§ **What this task involves**
Repeat the lines of the data exactly, from the first one through the one that contains "Smart School Бутово".
### Available data ###
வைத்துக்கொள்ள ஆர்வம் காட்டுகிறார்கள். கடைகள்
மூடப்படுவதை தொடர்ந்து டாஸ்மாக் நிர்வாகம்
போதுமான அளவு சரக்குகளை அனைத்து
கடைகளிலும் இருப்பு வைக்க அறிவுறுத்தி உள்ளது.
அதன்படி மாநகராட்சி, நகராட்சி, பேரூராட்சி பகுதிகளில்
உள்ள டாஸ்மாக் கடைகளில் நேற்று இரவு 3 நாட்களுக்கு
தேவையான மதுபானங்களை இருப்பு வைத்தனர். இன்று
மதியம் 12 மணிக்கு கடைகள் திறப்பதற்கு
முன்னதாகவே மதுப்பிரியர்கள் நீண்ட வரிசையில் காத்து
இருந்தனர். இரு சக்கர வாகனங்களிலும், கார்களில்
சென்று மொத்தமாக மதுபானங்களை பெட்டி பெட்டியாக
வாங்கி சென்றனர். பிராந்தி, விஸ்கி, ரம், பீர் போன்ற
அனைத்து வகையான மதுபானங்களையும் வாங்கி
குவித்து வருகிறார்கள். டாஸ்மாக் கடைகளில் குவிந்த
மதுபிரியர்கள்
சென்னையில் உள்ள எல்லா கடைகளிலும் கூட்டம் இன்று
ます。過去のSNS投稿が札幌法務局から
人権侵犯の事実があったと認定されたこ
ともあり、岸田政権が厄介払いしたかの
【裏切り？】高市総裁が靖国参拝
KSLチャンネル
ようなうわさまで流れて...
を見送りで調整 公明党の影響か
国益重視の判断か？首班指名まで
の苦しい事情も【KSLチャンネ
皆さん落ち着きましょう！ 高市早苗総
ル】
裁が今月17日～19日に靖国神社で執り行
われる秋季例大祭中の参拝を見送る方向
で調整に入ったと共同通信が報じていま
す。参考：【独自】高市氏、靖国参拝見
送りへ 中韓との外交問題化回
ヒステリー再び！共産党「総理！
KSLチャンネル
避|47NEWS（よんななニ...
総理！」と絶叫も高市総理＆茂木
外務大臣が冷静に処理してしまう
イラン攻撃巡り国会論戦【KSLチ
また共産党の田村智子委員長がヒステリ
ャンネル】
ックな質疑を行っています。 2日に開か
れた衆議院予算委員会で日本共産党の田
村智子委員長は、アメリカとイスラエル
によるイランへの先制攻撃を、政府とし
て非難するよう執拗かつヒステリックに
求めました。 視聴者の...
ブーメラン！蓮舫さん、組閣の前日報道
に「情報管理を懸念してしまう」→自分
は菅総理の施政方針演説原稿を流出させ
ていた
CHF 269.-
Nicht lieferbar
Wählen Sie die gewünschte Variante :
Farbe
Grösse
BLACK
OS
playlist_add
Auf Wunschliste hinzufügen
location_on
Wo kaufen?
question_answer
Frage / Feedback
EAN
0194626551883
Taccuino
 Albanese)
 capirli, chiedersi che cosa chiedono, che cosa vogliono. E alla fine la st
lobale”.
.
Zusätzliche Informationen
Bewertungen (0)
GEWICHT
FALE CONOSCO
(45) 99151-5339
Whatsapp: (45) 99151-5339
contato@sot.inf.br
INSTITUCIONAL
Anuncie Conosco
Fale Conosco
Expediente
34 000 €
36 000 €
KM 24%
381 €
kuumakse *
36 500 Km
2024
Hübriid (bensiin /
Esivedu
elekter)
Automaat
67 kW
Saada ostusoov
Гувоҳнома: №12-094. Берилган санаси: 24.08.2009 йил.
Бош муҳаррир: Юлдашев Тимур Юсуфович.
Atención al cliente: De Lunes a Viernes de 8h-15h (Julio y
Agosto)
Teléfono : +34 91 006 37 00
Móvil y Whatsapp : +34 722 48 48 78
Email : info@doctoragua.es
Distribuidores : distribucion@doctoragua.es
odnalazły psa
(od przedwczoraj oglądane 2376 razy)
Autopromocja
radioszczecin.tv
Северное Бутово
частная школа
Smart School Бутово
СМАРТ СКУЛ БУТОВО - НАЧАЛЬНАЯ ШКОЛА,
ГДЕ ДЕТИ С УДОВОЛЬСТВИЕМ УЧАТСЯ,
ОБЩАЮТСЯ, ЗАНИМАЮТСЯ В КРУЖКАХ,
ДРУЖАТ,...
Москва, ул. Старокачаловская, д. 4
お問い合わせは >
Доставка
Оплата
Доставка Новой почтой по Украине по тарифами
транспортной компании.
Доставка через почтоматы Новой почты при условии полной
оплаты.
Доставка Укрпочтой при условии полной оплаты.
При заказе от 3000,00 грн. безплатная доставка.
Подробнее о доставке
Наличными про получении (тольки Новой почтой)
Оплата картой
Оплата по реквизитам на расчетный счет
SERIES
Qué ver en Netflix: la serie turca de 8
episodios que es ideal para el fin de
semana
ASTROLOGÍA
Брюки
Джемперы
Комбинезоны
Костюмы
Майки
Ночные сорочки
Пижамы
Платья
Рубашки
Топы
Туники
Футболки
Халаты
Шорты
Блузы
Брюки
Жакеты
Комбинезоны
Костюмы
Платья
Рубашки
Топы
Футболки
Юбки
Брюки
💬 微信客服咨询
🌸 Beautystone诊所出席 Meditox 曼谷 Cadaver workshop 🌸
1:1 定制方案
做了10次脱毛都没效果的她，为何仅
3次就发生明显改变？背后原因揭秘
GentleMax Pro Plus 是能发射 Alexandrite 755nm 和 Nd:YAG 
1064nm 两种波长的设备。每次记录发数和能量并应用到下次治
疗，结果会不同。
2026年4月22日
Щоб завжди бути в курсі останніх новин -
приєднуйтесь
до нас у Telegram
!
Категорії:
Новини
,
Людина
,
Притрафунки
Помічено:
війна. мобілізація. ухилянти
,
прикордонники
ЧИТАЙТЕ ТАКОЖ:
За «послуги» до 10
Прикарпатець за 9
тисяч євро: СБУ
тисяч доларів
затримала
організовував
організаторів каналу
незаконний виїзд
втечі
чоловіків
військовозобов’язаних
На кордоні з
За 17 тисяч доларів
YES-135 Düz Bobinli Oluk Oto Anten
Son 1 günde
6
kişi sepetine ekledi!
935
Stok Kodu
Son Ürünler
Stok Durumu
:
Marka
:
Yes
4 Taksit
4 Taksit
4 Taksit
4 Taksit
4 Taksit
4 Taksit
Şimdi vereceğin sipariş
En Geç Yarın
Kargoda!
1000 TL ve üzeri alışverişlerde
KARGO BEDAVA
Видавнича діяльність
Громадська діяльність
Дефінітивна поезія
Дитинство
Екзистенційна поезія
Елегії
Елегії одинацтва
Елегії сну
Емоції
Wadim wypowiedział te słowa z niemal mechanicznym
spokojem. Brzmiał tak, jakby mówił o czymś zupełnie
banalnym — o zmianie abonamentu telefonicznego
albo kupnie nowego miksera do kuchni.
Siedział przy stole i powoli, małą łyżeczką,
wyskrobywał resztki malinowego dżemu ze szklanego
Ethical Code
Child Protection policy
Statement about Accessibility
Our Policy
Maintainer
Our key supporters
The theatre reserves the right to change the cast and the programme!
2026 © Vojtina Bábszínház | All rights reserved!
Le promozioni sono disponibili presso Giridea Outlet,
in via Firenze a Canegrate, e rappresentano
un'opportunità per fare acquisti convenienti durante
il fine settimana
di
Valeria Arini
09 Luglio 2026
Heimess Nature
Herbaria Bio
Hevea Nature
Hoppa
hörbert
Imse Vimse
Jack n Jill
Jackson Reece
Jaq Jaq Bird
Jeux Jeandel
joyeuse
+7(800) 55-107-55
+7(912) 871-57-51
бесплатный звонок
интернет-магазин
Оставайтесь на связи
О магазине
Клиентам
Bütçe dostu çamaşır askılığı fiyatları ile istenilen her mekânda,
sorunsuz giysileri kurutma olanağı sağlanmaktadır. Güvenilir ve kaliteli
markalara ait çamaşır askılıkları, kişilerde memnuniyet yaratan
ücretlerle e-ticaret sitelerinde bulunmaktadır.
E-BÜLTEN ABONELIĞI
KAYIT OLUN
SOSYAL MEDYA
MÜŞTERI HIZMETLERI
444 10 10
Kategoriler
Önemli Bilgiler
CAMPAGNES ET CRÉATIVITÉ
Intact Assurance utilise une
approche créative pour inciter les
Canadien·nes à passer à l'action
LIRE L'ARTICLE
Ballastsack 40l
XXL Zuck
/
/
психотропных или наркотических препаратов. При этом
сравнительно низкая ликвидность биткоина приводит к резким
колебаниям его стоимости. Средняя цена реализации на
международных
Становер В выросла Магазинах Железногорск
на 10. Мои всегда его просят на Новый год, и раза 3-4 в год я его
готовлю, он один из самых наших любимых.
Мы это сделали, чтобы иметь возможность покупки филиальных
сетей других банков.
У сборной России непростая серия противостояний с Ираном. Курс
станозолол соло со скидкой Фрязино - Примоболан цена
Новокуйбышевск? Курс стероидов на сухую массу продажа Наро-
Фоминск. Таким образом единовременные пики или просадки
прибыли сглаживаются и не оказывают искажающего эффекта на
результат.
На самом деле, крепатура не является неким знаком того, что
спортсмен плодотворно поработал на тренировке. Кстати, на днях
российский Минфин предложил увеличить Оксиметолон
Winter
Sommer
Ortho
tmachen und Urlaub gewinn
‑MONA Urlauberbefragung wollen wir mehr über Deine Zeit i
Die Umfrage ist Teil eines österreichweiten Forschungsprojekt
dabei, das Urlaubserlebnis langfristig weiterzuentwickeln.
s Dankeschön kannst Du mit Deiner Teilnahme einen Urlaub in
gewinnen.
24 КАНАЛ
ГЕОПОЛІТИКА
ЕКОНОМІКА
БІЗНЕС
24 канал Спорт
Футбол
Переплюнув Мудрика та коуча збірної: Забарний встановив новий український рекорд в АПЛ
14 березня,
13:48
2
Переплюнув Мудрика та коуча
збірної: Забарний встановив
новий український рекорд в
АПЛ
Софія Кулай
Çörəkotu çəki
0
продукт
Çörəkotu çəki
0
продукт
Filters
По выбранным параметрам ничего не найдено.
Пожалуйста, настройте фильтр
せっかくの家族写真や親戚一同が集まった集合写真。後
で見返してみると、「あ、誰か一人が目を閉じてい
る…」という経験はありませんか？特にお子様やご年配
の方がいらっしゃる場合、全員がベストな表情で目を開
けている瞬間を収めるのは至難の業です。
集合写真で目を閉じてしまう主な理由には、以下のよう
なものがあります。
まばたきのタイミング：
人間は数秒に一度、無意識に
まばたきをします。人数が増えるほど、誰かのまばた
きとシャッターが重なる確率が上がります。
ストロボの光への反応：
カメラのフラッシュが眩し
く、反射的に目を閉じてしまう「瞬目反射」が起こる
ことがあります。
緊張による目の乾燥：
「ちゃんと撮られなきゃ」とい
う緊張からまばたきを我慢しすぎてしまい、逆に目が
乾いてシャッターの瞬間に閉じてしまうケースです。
###
§ **Answer to the exercise**
வைத்துக்கொள்ள ஆர்வம் காட்டுகிறார்கள். கடைகள்
மூடப்படுவதை தொடர்ந்து டாஸ்மாக் நிர்வாகம்
போதுமான அளவு சரக்குகளை அனைத்து
கடைகளிலும் இருப்பு வைக்க அறிவுறுத்தி உள்ளது.
அதன்படி மாநகராட்சி, நகராட்சி, பேரூராட்சி பகுதிகளில்
உள்ள டாஸ்மாக் கடைகளில் நேற்று இரவு 3 நாட்களுக்கு
தேவையான மதுபானங்களை இருப்பு வைத்தனர். இன்று
மதியம் 12 மணிக்கு கடைகள் திறப்பதற்கு
முன்னதாகவே மதுப்பிரியர்கள் நீண்ட வரிசையில் காத்து
இருந்தனர். இரு சக்கர வாகனங்களிலும், கார்களில்
சென்று மொத்தமாக மதுபானங்களை பெட்டி பெட்டியாக
வாங்கி சென்றனர். பிராந்தி, விஸ்கி, ரம், பீர் போன்ற
அனைத்து வகையான மதுபானங்களையும் வாங்கி
குவித்து வருகிறார்கள். டாஸ்மாக் கடைகளில் குவிந்த
மதுபிரியர்கள்
சென்னையில் உள்ள எல்லா கடைகளிலும் கூட்டம் இன்று
ます。過去のSNS投稿が札幌法務局から
人権侵犯の事実があったと認定されたこ
ともあり、岸田政権が厄介払いしたかの
【裏切り？】高市総裁が靖国参拝
KSLチャンネル
ようなうわさまで流れて...
を見送りで調整 公明党の影響か
国益重視の判断か？首班指名まで
の苦しい事情も【KSLチャンネ
皆さん落ち着きましょう！ 高市早苗総
ル】
裁が今月17日～19日に靖国神社で執り行
われる秋季例大祭中の参拝を見送る方向
で調整に入ったと共同通信が報じていま
す。参考：【独自】高市氏、靖国参拝見
送りへ 中韓との外交問題化回
ヒステリー再び！共産党「総理！
KSLチャンネル
避|47NEWS（よんななニ...
総理！」と絶叫も高市総理＆茂木
外務大臣が冷静に処理してしまう
イラン攻撃巡り国会論戦【KSLチ
また共産党の田村智子委員長がヒステリ
ャンネル】
ックな質疑を行っています。 2日に開か
れた衆議院予算委員会で日本共産党の田
村智子委員長は、アメリカとイスラエル
によるイランへの先制攻撃を、政府とし
て非難するよう執拗かつヒステリックに
求めました。 視聴者の...
ブーメラン！蓮舫さん、組閣の前日報道
に「情報管理を懸念してしまう」→自分
は菅総理の施政方針演説原稿を流出させ
ていた
CHF 269.-
Nicht lieferbar
Wählen Sie die gewünschte Variante :
Farbe
Grösse
BLACK
OS
playlist_add
Auf Wunschliste hinzufügen
location_on
Wo kaufen?
question_answer
Frage / Feedback
EAN
0194626551883
Taccuino
 Albanese)
 capirli, chiedersi che cosa chiedono, che cosa vogliono. E alla fine la st
lobale”.
.
Zusätzliche Informationen
Bewertungen (0)
GEWICHT
FALE CONOSCO
(45) 99151-5339
Whatsapp: (45) 99151-5339
contato@sot.inf.br
INSTITUCIONAL
Anuncie Conosco
Fale Conosco
Expediente
34 000 €
36 000 €
KM 24%
381 €
kuumakse *
36 500 Km
2024
Hübriid (bensiin /
Esivedu
elekter)
Automaat
67 kW
Saada ostusoov
Гувоҳнома: №12-094. Берилган санаси: 24.08.2009 йил.
Бош муҳаррир: Юлдашев Тимур Юсуфович.
Atención al cliente: De Lunes a Viernes de 8h-15h (Julio y
Agosto)
Teléfono : +34 91 006 37 00
Móvil y Whatsapp : +34 722 48 48 78
Email : info@doctoragua.es
Distribuidores : distribucion@doctoragua.es
odnalazły psa
(od przedwczoraj oglądane 2376 razy)
Autopromocja
radioszczecin.tv
Северное Бутово
частная школа
Smart School Бутово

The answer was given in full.